BEGIN SOURCE DOCUMENT
Tenderstem broccoli, up 45% in two weeks: how The Atrium catches it now

45 % spike

in a single ingredient price, caught the week it happened

3–4 hrs → 10 mins

month-end paperwork down to a weekly five-minute job

admin time clawed back by the owner

−12 hours / month

From two-rosette kitchens to chef patron in Brigg
Trevor Guerin has been a chef since around 2010. He bought The March Hare in Market Rasen in 2017, sold it to his accountant (of all people), and spent the next few years freelancing between kitchens that never felt his own.

The Atrium, a 70-cover restaurant in Brigg, was meant to be one more of those gigs. Trevor came in as chef between owner Paul's two sites and quietly made the place his own. Last January, he asked Paul about going on the books. Paul came back with a different idea: why don't you just buy it?
"I fumbled my way through for six months"
Owning the place meant taking on the books. And Trevor had no idea where the money was actually going.

"For the first six months, I fumbled my way through the business, and it was like, 'I can't keep doing this.'"
Invoices came in on paper and went into a box for the accountant. Trevor would spend three to four hours every month sitting down to put them into date and supplier order, mark off the ones he'd already paid, and hand the lot over. Then the back-and-forth would start: which invoice had VAT on it, which one was missing, which payment matched which supplier. The accountancy bill kept creeping up.


"I said, 'Well, that's expensive.' And she was like, 'No, but we're having to do all this work for you — you're just giving us literally a bag full of invoices, a bag full of paper.' I was like, 'Oh, right. Yeah, yeah. That's quite a lot of work.'"

Trevor's own back-of-envelope explanation was straightforward:
"I'm not an accountant. I'm not getting charged at 50, 60 quid an hour. So that's probably where it's all added up."
Then a Dishboard ad came up on Facebook.
"It's paid for itself"
After the demo, Trevor's hesitation was about cost — Dishboard was money he hadn't budgeted for. But the way he framed the question back to himself was sharper:
"It was a cost that I hadn't put any money towards. So I was like, 'Hmm, can we afford it?' But then it was: can we afford not to do it? And it's paid for itself."
END SOURCE DOCUMENT
#### COMPLETE THE FOLLOWING
1. From the Atrium case study, repeat the part that opens with the words containing "in a single" and closes with "felt his own.".
2. Summarize the Atrium case study in two sentences.
3. Answer these questions from the Atrium case study:
(a) In what year did Trevor buy The March Hare?
(b) How many covers does The Atrium have?
(c) Where did Trevor see the Dishboard ad?
The items that follow have no connection to the text above.
BEGIN RECORDS SUPPLIED
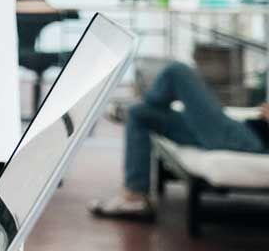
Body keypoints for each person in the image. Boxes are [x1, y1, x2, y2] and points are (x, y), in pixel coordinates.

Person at [91, 61, 268, 220]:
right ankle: (135, 196)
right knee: (139, 114)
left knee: (177, 72)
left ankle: (146, 102)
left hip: (245, 140)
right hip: (244, 130)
END RECORDS SUPPLIED
#### SOLUTIONS PER TASK
1.
in a single ingredient price, caught the week it happened

3–4 hrs → 10 mins

month-end paperwork down to a weekly five-minute job

admin time clawed back by the owner

−12 hours / month

From two-rosette kitchens to chef patron in Brigg
Trevor Guerin has been a chef since around 2010. He bought The March Hare in Market Rasen in 2017, sold it to his accountant (of all people), and spent the next few years freelancing between kitchens that never felt his own.

2. Trevor Guerin, a chef since around 2010, bought The Atrium, a 70-cover restaurant in Brigg, after owner Paul suggested it, and then spent three to four hours a month sorting paper invoices for an accountant whose bill kept creeping up. After seeing a Dishboard ad on Facebook, he took it on despite not having budgeted for it, and he says it has paid for itself, with month-end paperwork cut to a weekly five-minute job.

3.
(a) 2017
(b) 70
(c) On Facebook